Question Answering System for Chemistry
- A proof-of-concept Question Answering system for chemical data is built.
- A novel design that integrates a topic model for better accuracy is investigated.
- A training set of 432,989 questions is automatically generated.
- The training set is effective for training both the question classification and the entity extraction model.
This paper describes the implementation and evaluation of a proof-of-concept Question Answering (QA) system for accessing chemical data from knowledge graphs (KGs) which offer data from chemical kinetics to the chemical and physical properties of species. We trained the question classification and named the entity recognition models that specialize in interpreting chemistry questions.
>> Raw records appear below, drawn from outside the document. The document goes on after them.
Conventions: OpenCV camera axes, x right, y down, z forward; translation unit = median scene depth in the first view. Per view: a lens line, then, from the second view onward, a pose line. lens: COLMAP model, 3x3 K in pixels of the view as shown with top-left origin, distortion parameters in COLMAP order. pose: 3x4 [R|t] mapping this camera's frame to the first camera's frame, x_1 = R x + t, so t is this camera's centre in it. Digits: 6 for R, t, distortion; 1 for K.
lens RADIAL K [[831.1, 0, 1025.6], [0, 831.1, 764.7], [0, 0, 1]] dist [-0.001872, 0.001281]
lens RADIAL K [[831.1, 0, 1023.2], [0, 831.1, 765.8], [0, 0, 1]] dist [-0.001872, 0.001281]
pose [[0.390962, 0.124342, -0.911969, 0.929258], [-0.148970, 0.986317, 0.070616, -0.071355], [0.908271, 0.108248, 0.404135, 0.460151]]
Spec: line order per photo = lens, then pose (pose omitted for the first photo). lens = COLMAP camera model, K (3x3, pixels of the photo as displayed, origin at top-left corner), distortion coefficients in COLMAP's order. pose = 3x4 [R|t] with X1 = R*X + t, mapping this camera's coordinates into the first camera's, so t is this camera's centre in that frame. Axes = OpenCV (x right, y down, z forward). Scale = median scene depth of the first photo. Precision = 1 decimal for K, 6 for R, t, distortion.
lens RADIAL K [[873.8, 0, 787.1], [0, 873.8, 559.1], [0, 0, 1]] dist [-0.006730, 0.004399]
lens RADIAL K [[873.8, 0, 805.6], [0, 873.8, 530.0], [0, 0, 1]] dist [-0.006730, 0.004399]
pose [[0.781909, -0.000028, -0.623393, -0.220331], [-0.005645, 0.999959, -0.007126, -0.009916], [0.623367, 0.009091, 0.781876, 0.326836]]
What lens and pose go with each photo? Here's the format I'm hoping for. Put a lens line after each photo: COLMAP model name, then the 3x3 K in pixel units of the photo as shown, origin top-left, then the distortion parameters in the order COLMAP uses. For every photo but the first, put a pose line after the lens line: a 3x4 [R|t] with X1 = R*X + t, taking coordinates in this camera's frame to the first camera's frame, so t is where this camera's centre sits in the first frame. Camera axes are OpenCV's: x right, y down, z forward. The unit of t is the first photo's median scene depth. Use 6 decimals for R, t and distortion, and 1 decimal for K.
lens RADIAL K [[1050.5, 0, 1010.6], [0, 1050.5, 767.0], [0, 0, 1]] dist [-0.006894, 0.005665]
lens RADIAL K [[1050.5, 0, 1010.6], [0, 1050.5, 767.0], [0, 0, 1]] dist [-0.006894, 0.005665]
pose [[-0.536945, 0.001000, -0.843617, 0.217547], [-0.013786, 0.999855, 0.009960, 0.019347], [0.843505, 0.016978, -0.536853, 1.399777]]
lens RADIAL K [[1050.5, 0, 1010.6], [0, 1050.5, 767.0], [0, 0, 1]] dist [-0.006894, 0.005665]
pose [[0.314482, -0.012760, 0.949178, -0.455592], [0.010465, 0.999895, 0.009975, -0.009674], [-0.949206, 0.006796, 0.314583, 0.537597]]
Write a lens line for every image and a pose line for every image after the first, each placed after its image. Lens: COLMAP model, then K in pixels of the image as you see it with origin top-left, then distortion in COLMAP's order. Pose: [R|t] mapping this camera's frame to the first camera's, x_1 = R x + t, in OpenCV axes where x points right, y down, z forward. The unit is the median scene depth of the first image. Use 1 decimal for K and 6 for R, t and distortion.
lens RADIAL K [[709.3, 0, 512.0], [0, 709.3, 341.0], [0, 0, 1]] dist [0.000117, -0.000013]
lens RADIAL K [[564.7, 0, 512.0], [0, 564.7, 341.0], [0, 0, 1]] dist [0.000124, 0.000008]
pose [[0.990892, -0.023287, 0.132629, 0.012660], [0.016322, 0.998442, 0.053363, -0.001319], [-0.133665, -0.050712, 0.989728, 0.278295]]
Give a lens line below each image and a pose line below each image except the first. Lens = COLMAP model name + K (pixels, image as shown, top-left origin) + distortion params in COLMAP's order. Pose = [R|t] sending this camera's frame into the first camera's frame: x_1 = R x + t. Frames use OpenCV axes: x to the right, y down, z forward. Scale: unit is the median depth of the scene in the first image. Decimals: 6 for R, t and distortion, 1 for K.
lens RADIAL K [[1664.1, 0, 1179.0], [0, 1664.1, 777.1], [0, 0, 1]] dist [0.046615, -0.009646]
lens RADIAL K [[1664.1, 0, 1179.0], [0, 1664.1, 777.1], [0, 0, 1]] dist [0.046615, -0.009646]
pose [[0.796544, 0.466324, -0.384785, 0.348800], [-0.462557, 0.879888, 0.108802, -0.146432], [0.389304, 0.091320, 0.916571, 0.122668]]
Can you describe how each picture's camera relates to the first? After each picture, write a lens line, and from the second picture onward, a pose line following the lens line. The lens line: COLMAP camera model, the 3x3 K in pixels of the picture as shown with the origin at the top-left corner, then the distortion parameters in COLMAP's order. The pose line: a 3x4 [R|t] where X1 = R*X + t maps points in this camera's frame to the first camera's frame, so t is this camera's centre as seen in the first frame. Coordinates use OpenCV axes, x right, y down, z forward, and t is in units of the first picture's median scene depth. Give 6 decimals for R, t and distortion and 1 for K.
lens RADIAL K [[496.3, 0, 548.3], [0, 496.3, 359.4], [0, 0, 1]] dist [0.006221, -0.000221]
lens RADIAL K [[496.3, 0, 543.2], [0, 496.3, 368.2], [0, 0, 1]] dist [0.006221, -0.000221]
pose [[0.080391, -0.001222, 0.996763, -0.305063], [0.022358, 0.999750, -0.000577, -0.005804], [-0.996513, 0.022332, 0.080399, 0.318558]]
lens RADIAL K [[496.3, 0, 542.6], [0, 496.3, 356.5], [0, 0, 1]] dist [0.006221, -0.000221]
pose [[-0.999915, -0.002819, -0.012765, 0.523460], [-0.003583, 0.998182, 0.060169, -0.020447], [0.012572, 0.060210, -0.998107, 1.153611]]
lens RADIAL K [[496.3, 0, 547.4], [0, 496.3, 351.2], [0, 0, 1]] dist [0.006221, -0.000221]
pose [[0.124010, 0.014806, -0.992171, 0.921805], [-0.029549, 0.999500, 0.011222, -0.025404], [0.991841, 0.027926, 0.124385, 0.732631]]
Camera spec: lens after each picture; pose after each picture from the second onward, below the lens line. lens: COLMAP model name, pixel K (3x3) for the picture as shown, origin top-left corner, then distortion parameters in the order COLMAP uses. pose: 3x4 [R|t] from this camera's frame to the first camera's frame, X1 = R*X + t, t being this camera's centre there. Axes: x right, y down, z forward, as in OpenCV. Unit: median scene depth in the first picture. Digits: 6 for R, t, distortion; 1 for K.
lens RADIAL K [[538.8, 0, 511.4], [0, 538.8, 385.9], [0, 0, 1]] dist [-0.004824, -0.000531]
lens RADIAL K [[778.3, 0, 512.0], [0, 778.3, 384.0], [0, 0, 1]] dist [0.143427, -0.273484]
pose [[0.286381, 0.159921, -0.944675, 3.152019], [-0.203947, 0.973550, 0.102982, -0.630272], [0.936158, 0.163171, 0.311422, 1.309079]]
The system has a novel design which applies a topic model to identify the question-to-ontology affiliation to handle ontologies with different structures. The topic model also helps the system to provide answers with a higher quality. Moreover, a new method that automatically generates training questions from ontologies is also implemented. The question set generated for training contains 432,989 questions under 11 types. Such a training set has been proven to be effective for training both the question classification model and the named entity recognition model. We evaluated the system using other KGQA systems as baselines. The system outperforms the chosen KGQA system answering chemistry-related questions. The QA system is also compared to the Google search engine and the WolframAlpha engine. It shows that the QA system can answer certain types of questions better than the search engines.